A major advantage of using containers is that they are run in isolation, but this advantage is only fully realized if you ensure that the containers are managed with granular resource and service-level policies. This requires tighter integration between container management tools and cloud orchestration tools to enable dynamic scaling of compute resources for each workload based on demand.
The ability to reallocate resources from one workload to another as needed is particularly important in a multi-tenant environment, since you will want to avoid collocation of workloads and resource constraints.

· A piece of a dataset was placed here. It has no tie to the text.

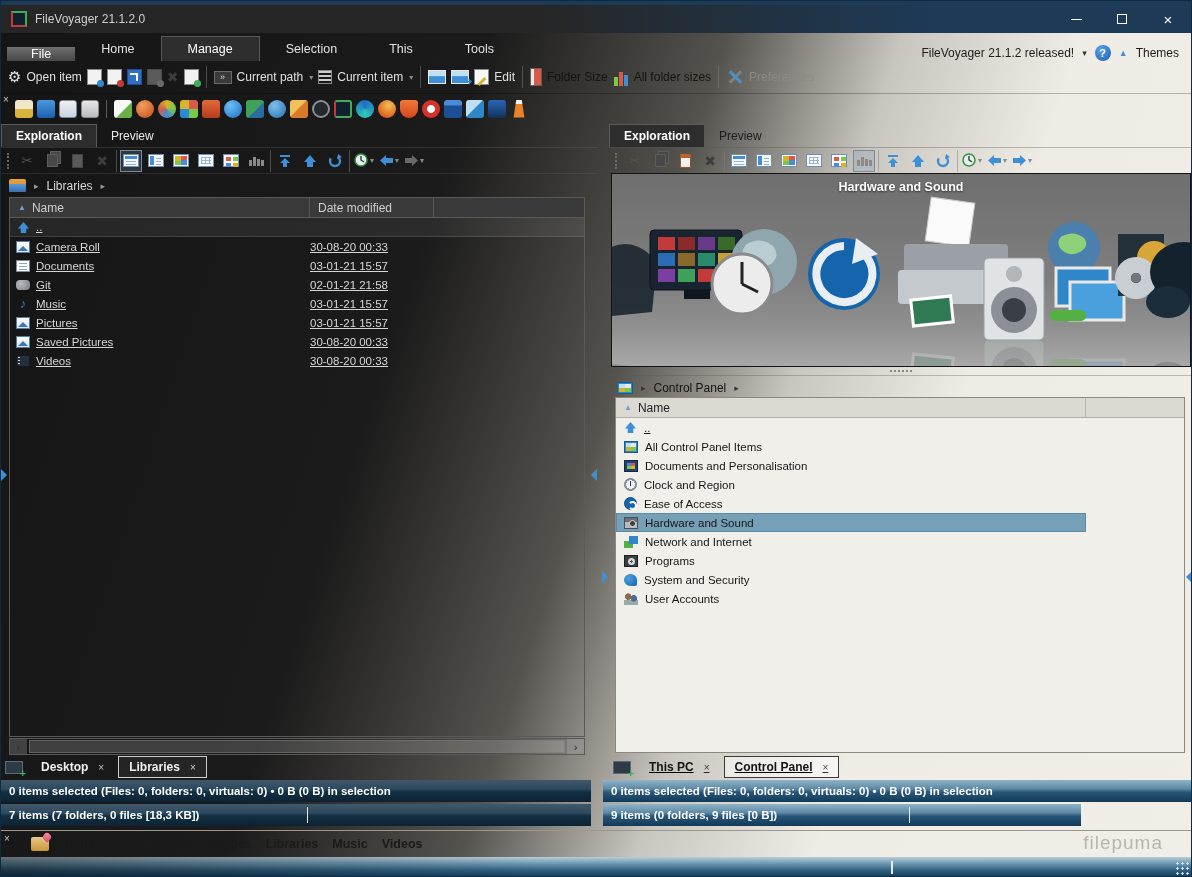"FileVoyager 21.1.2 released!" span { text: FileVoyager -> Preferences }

Key Technology Trends In Modernizing Data Analytics Environments
To handle data-intensive workloads, companies are turning to open-source runtimes of Kubernetes as well as open-source runtimes of Apache Spark. They are also increasingly using container platforms, such as Docker and Kubernetes, to remove the friction of packaging applications for deployment. With recent advances in hybrid cloud, object storage, elastic compute and serverless architectures, customers are now taking advantage of these state-of-the-art technologies to modernize their data analytics environments.
- Deploying cloud native data warehouses
Accelerating the design, build and deployment of a data warehouse have been made possible by new tools built to move a company’s on-premises data warehouse to the cloud. Furthermore, companies are taking advantage of these same state-of-the-art technologies to modernize their data analytics environments.
- Data analytics on an open platform
For the first time, modernized data analytics architectures can be easily extended and managed in a cloud-native environment. This means that organizations no longer need to choose between legacy proprietary hardware and software or building their own in-house infrastructure. Providers are also taking advantage of these technologies to deploy big data solutions that are cloud native in nature. This means they can be deployed on-premises, or as a service using public clouds for the highest security and reliability.
- Hybrid cloud and multi-cloud infrastructure
With the rise of hybrid cloud, companies are deploying both on premises and in public clouds. For example, some workloads can be deployed to a private cloud for higher security requirements or performance-sensitive workloads that require a customized environment with more processing power. Cloud-native technologies like Kubernetes, Docker and Apache Spark can help move these workloads to the cloud.
Creating a Future-Proof Advanced Analytics Environment
A modern data analytics environment leverages an elastic container running in a private cloud to encapsulate compute, storage, networking and security functions of a data warehouse architecture. This results in more agile development and testing cycles as well as faster time-to-production when compared with traditional approaches.